Assignment: Beginning with the line that holds "### Install a Visual Studio 2015" in the data below, give again every line through the one that holds "### Enable Developer", exactly as written.

Records to use:

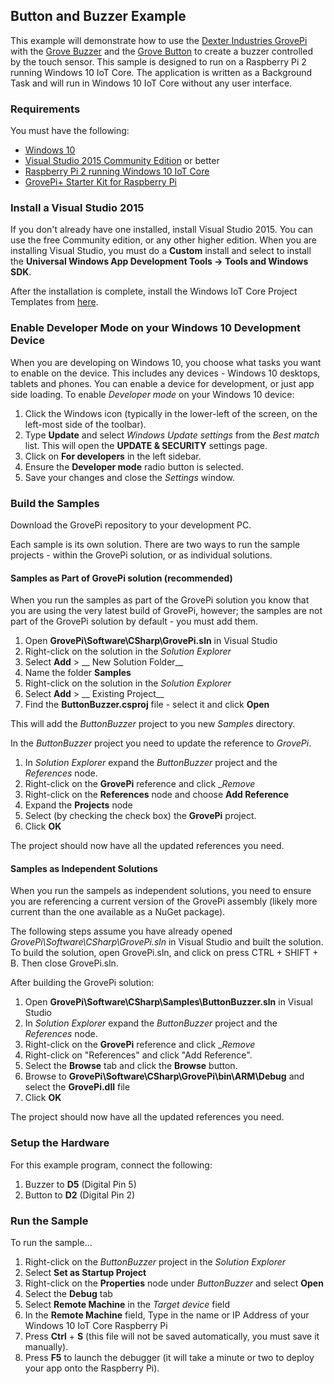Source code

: ## **Button and Buzzer Example**
This example will demonstrate how to use the [Dexter Industries GrovePi](http://www.dexterindustries.com/grovepi-starter-kit/) with the [Grove Buzzer](http://www.dexterindustries.com/shop/grove-buzzer/) and the  [Grove Button](http://www.dexterindustries.com/shop/grove-button/) to create a buzzer controlled by the touch sensor. This sample is designed to run on a Raspberry Pi 2 running Windows 10 IoT Core. The application is written as a Background Task and will run in Windows 10 IoT Core without any user interface.

### Requirements
You must have the following:

- [Windows 10](https://www.microsoft.com/windows/)
- [Visual Studio 2015 Community Edition](https://www.visualstudio.com/) or better
- [Raspberry Pi 2 running Windows 10 IoT Core](http://ms-iot.github.io/content/en-US/win10/RPI.htm)
- [GrovePi+ Starter Kit for Raspberry Pi](http://www.dexterindustries.com/grovepi-starter-kit/)

### Install a Visual Studio 2015
If you don't already have one installed, install Visual Studio 2015. You can use the free Community edition, or any other higher edition. When you are installing Visual Studio, you must do a __Custom__ install and select to install the __Universal Windows App Development Tools -> Tools and Windows SDK__. 

After the installation is complete, install the Windows IoT Core Project Templates from [here](https://visualstudiogallery.msdn.microsoft.com/55b357e1-a533-43ad-82a5-a88ac4b01dec).

### Enable Developer Mode on your Windows 10 Development Device
When you are developing on Windows 10, you choose what tasks you want to enable on the device. This includes any devices - Windows 10 desktops, tablets and phones. You can enable a device for development, or just app side loading. To enable _Developer mode_ on your Windows 10 device:

1. Click the Windows icon (typically in the lower-left of the screen, on the left-most side of the toolbar). 
2. Type __Update__ and select _Windows Update settings_ from the _Best match_ list. This will open the __UPDATE & SECURITY__ settings page. 
3. Click on __For developers__ in the left sidebar.
4. Ensure the __Developer mode__ radio button is selected.
5. Save your changes and close the _Settings_ window.  

### Build the Samples
Download the GrovePi repository to your development PC.

Each sample is its own solution. There are two ways to run the sample projects - within the GrovePi solution, or as individual solutions.

#### Samples as Part of GrovePi solution (recommended)
When you run the samples as part of the GrovePi solution you know that you are using the very latest build of GrovePi, however; the samples are not part of the GrovePi solution by default - you must add them.

1. Open __GrovePi\Software\CSharp\GrovePi.sln__ in Visual Studio
2. Right-click on the solution in the _Solution Explorer_
3. Select __Add__ > __ New Solution Folder__
4. Name the folder __Samples__
5. Right-click on the solution in the _Solution Explorer_
6. Select __Add__ > __ Existing Project__
7. Find the __ButtonBuzzer.csproj__ file - select it and click __Open__

This will add the _ButtonBuzzer_ project to you new _Samples_ directory.

In the _ButtonBuzzer_ project you need to update the reference to _GrovePi_.

1. In _Solution Explorer_ expand the _ButtonBuzzer_ project and the _References_ node.
2. Right-click on the __GrovePi__ reference and click __Remove_
3. Right-click on the __References__ node and choose __Add Reference__
4. Expand the __Projects__ node
5. Select (by checking the check box) the __GrovePi__ project.
6. Click __OK__

The project should now have all the updated references you need. 

#### Samples as Independent Solutions
When you run the sampels as independent solutions, you need to ensure you are referencing a current version of the GrovePi assembly (likely more current than the one available as a NuGet package). 

The following steps assume you have already opened _GrovePi\Software\CSharp\GrovePi.sln_ in Visual Studio and built the solution.  To build the solution, open GrovePi.sln, and click on press CTRL + SHIFT + B.  Then close GrovePi.sln.

After building the GrovePi solution:
1. Open __GrovePi\Software\CSharp\Samples\ButtonBuzzer.sln__ in Visual Studio
2. In _Solution Explorer_ expand the _ButtonBuzzer_ project and the _References_ node.
3. Right-click on the __GrovePi__ reference and click __Remove_
4. Right-click on "References" and click "Add Reference".  
5. Select the __Browse__ tab and click the __Browse__ button.
6. Browse to __GrovePi\Software\CSharp\GrovePi\bin\ARM\Debug__ and select the __GrovePi.dll__ file
7. Click __OK__

The project should now have all the updated references you need. 

### Setup the Hardware
For this example program, connect the following:

1. Buzzer to __D5__ (Digital Pin 5)
2. Button to __D2__ (Digital Pin 2)

### Run the Sample
To run the sample... 

1. Right-click on the _ButtonBuzzer_ project in the _Solution Explorer_
2. Select __Set as Startup Project__
3. Right-click on the __Properties__ node under _ButtonBuzzer_ and select __Open__
4. Select the __Debug__ tab
5. Select __Remote Machine__ in the _Target device_ field
6. In the __Remote Machine__ field, Type in the name or IP Address of your Windows 10 IoT Core Raspberry Pi
7. Press __Ctrl__ + __S__ (this file will not be saved automatically, you must save it manually).
8. Press __F5__ to launch the debugger (it will take a minute or two to deploy your app onto the Raspberry Pi).
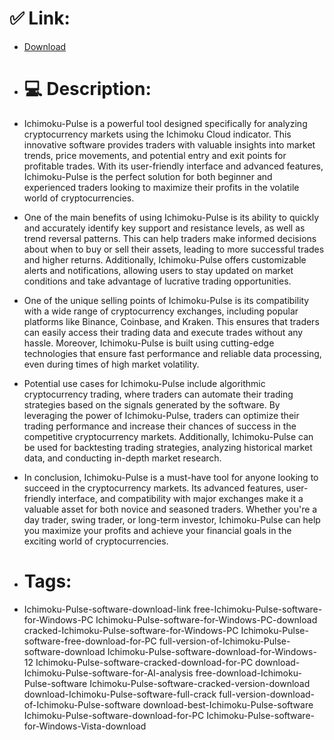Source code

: # ✅ Link:
- [Download](https://VnT8y.zlera.top/F3ZzK/Ichimoku-Pulse)
- # 💻 Description:
- Ichimoku-Pulse is a powerful tool designed specifically for analyzing cryptocurrency markets using the Ichimoku Cloud indicator. This innovative software provides traders with valuable insights into market trends, price movements, and potential entry and exit points for profitable trades. With its user-friendly interface and advanced features, Ichimoku-Pulse is the perfect solution for both beginner and experienced traders looking to maximize their profits in the volatile world of cryptocurrencies.

- One of the main benefits of using Ichimoku-Pulse is its ability to quickly and accurately identify key support and resistance levels, as well as trend reversal patterns. This can help traders make informed decisions about when to buy or sell their assets, leading to more successful trades and higher returns. Additionally, Ichimoku-Pulse offers customizable alerts and notifications, allowing users to stay updated on market conditions and take advantage of lucrative trading opportunities.

- One of the unique selling points of Ichimoku-Pulse is its compatibility with a wide range of cryptocurrency exchanges, including popular platforms like Binance, Coinbase, and Kraken. This ensures that traders can easily access their trading data and execute trades without any hassle. Moreover, Ichimoku-Pulse is built using cutting-edge technologies that ensure fast performance and reliable data processing, even during times of high market volatility.

- Potential use cases for Ichimoku-Pulse include algorithmic cryptocurrency trading, where traders can automate their trading strategies based on the signals generated by the software. By leveraging the power of Ichimoku-Pulse, traders can optimize their trading performance and increase their chances of success in the competitive cryptocurrency markets. Additionally, Ichimoku-Pulse can be used for backtesting trading strategies, analyzing historical market data, and conducting in-depth market research.

- In conclusion, Ichimoku-Pulse is a must-have tool for anyone looking to succeed in the cryptocurrency markets. Its advanced features, user-friendly interface, and compatibility with major exchanges make it a valuable asset for both novice and seasoned traders. Whether you're a day trader, swing trader, or long-term investor, Ichimoku-Pulse can help you maximize your profits and achieve your financial goals in the exciting world of cryptocurrencies.

- # Tags:
- Ichimoku-Pulse-software-download-link free-Ichimoku-Pulse-software-for-Windows-PC Ichimoku-Pulse-software-for-Windows-PC-download cracked-Ichimoku-Pulse-software-for-Windows-PC Ichimoku-Pulse-software-free-download-for-PC full-version-of-Ichimoku-Pulse-software-download Ichimoku-Pulse-software-download-for-Windows-12 Ichimoku-Pulse-software-cracked-download-for-PC download-Ichimoku-Pulse-software-for-AI-analysis free-download-Ichimoku-Pulse-software Ichimoku-Pulse-software-cracked-version-download download-Ichimoku-Pulse-software-full-crack full-version-download-of-Ichimoku-Pulse-software download-best-Ichimoku-Pulse-software Ichimoku-Pulse-software-download-for-PC Ichimoku-Pulse-software-for-Windows-Vista-download




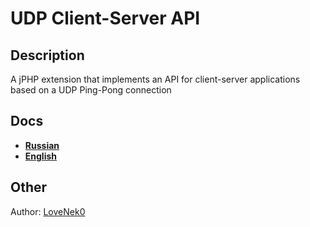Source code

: # UDP Client-Server API
## Description
A jPHP extension that implements an API for client-server applications based on a UDP Ping-Pong connection

## Docs
- [**Russian**](api-docs/RU-README.md)
- [**English**](api-docs/EN-README.md)

## Other
Author: [LoveNek0](https://t.me/lovenek0)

Answer to this problem:
### Install a Visual Studio 2015
If you don't already have one installed, install Visual Studio 2015. You can use the free Community edition, or any other higher edition. When you are installing Visual Studio, you must do a __Custom__ install and select to install the __Universal Windows App Development Tools -> Tools and Windows SDK__. 

After the installation is complete, install the Windows IoT Core Project Templates from [here](https://visualstudiogallery.msdn.microsoft.com/55b357e1-a533-43ad-82a5-a88ac4b01dec).

### Enable Developer Mode on your Windows 10 Development Device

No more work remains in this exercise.